Crust: Pizza and Personality


Pizza crusts and personalities have a lot in common. A person’s personality type can almost be identified by the type of pizza crust he or she prefers. It would make a fun party conversation to consider what personality traits would best match a particular crust preference: Thick; thin; stuffed; deep-dish; pan; gluten-free; whole wheat. Having a preference would imply having a personality. Unfortunately, if someone identified too strongly with his preferred crust type, and then a new option became available (like a pretzel crust from Little Caesars, for example), it could send that person into an identity crisis.

To prevent such crises, it may be helpful to consider that in the science, or art, of making both pizza crusts and personalities, the quality of both ingredients and processes influence the quality of the end product. What goes in, and how it is managed, directly influences what comes out.

As a noun, a crust is “a hard external covering.” As a verb, it means “to cover over.” When someone has a “crusty” personality, they have covered over some aspect of themselves that needed to be protected, and formed a hardened outer layer.

The next thing to consider, along these lines, is why a crusty bread is good and a crusty personality is not so good. The crusty bread has a crispy, crunchy, outer layer that covers a soft, delectable interior. The crusty personalities of the world are simply hard to deal with.

By considering what would happen if the crusty personality turned out to be like the bread, and someone was able to break through the hard outer shell and find a soft, warm, delightful interior, a person can start to see the possibility of both change and acceptance. Realizing that the warm softness underneath the crust would not exist without the tough exterior, makes the tough exterior that much easier to accept and enjoy.

A pizza crust is made from simple ingredients: Flour, fat, salt, and a little yeast and sugar. The list is deceptively simple, because after the ingredients are added, the process begins. The process of mixing the pizza dough is the real art. A perfect pizza crust depends on the temperature of ingredients during mixing and the perfect rhythm of the kneading, rolling, spreading, and repetition.

A personality’s crust is made in much the same way as a pizza crust. The personality is made from simple ingredients: Body, mind, spirit, and a little bit of soul and humor thrown in for good measure. The mixing process, again, is where the real art lies: Managing the infinite variations of temperature in every action and relationship, plus the rhythms and cycles of experience, all influence the quality of the outcome.

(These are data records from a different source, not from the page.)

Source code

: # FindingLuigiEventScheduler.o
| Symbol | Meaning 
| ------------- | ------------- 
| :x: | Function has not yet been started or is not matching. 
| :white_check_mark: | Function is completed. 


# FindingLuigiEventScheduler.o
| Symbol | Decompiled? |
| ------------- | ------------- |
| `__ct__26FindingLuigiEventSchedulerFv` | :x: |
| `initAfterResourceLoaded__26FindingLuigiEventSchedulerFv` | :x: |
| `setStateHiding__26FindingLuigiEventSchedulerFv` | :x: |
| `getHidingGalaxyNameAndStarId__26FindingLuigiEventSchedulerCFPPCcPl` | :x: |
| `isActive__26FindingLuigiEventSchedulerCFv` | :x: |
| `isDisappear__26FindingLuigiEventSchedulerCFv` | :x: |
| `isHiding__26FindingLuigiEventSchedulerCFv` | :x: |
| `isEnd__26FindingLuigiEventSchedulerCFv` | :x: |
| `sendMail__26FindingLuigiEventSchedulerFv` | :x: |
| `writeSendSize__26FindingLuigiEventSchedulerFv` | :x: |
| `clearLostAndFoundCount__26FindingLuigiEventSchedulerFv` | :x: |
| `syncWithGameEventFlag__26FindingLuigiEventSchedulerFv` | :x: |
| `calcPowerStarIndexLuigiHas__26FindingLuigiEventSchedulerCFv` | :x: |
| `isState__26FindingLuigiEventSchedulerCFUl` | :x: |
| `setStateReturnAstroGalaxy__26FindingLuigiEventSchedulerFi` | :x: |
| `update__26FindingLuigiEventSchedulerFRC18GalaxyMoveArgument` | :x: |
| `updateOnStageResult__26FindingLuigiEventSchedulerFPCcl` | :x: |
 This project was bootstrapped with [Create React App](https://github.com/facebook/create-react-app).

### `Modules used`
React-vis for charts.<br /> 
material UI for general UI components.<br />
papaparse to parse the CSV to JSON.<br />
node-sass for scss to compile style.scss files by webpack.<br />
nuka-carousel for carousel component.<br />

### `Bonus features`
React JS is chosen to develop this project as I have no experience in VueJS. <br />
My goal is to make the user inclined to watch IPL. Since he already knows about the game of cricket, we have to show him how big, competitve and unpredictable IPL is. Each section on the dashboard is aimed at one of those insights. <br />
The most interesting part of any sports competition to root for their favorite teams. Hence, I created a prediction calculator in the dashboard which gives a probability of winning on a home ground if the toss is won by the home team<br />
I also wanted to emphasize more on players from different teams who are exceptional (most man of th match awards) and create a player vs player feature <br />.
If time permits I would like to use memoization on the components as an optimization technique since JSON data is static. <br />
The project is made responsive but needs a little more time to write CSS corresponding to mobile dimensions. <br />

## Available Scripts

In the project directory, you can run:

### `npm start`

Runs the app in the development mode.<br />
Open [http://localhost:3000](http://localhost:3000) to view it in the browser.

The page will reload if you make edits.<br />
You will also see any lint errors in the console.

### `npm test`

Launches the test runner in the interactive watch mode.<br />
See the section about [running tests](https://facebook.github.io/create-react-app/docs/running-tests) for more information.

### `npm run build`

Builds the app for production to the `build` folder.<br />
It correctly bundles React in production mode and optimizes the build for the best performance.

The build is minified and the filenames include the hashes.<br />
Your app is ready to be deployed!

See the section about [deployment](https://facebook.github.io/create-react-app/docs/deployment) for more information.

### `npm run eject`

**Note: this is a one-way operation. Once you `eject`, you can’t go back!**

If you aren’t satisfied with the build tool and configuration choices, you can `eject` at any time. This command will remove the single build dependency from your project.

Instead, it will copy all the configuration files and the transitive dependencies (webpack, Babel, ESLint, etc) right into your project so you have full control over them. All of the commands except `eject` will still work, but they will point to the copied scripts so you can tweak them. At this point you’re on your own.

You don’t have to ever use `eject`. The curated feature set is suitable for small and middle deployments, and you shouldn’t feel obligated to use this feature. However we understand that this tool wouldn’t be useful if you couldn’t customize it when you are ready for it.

The crust of the pizza holds everything together, making a collection of ingredients into a complete product. In much the same way, the crust of a personality contains all of a person’s intangible factors, keeping it together, making it whole.

Each personality is unique, and can be experienced and accepted each day as such, with no need for matching it up to a pizza crust preference. Then again, if the party really started comparing personalities to pizzas things could still be very entertaining.